Sağlık sisteminde yaşanan tüm olumsuzluklar sağlık emekçilerine yansıtılmakta, pandemiyle beraber daha da derinleşen yanlış sağlık politikaları, ülkeye olduğu gibi sağlığa da yansıtılan şiddet dili her geçen gün daha da can yakmakta, canımızı almaktadır.
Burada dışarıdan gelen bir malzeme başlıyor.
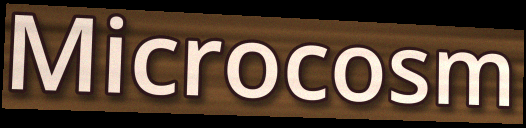
Microcosm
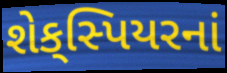
શેક્‌સ્પિયરનાં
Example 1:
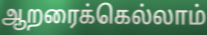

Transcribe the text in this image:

ஆறரைக்கெல்லாம்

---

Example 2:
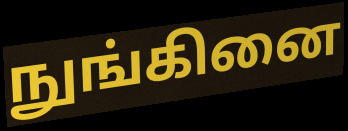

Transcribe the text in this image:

நுங்கினை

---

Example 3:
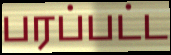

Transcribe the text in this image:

பரப்பட்ட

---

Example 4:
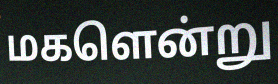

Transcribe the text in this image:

மகளென்று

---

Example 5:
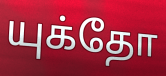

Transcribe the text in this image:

யுக்தோ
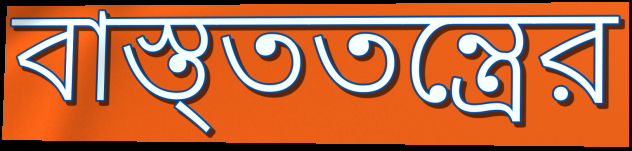
বাস্ত্ততন্ত্রের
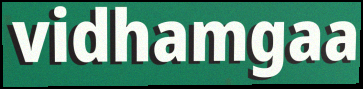
vidhamgaa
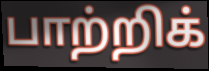
பாற்றிக்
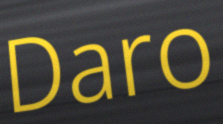
Daro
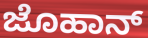
ಜೊಹಾನ್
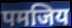
पमजिय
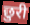
छुरी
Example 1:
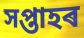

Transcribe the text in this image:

সপ্তাহৰ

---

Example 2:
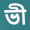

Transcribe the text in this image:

ভী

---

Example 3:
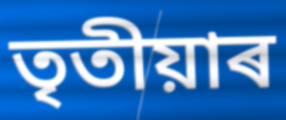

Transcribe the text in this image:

তৃতীয়াৰ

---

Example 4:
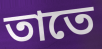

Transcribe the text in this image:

তাতে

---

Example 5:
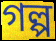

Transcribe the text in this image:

গল্প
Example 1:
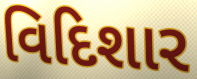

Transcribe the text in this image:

વિદિશાર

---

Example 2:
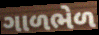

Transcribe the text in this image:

ગાળભેળ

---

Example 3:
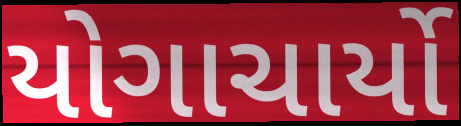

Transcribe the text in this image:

યોગાચાર્યો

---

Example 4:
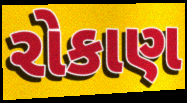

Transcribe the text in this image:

રોકાણ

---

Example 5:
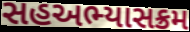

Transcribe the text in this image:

İşkolumuzda yaşanan bunca haksızlığa ve yanlışlığa karşı sendikaların temel görevi mücadele ederek koşulların düzeltilmesini sağlamaktır. 6 dönem boyunca yetkilendirilmiş yandaş sendika tarafından imzalanan toplu iş sözleşmeleri ile işkolu emekçileri sürekli mağdur edilmiştir. Bu mağduriyetin sebebi olan yandaş sendika hekimlerin ve sağlık emekçilerinin 14-15 Mart tarihlerinde haklarını talep etmek için yaptıkları mücadeleye dil uzatmaktadır. Sendika ve iktidar partisi ile işyerlerindeki temsilcileri ve idareciler adeta bir sarmal halinde iç içe geçmişlerdir.

Adeta sendika değil de hükümet gibi konuşmaktadır.

Sağlık emekçileri ve halkın sağlık hakkı için sağlık sisteminde yaşanan sorunları deşifre etmek, değiştirmek için mücadele etmek yerine iktidar gibi sağlık emekçilerini tehdit etmektedir. Biz ne yetkilendirilmiş yandaş sendikanın, ne hükümetin tehditlerine boyun eğmeyeceğiz. Hakları için, halkın sağlık hakkı için mücadeleye devam edeceğiz. Mücadele eden örgütleri ve üyelerini de desteklemeye devam edeceğiz.

Bir kez daha ifade ediyoruz. Sendikalar idarecilik yapacaksa, işveren gibi olacaksa idarecilere gerek yoktur. İdareciler sendikacılık yapacaksa sendikaya gerek yoktur. Artık işkolu emekçileri sırtlarında oluşan bu yandaş sendikamsı yapı olan kamburdan kurtulmalıdır.”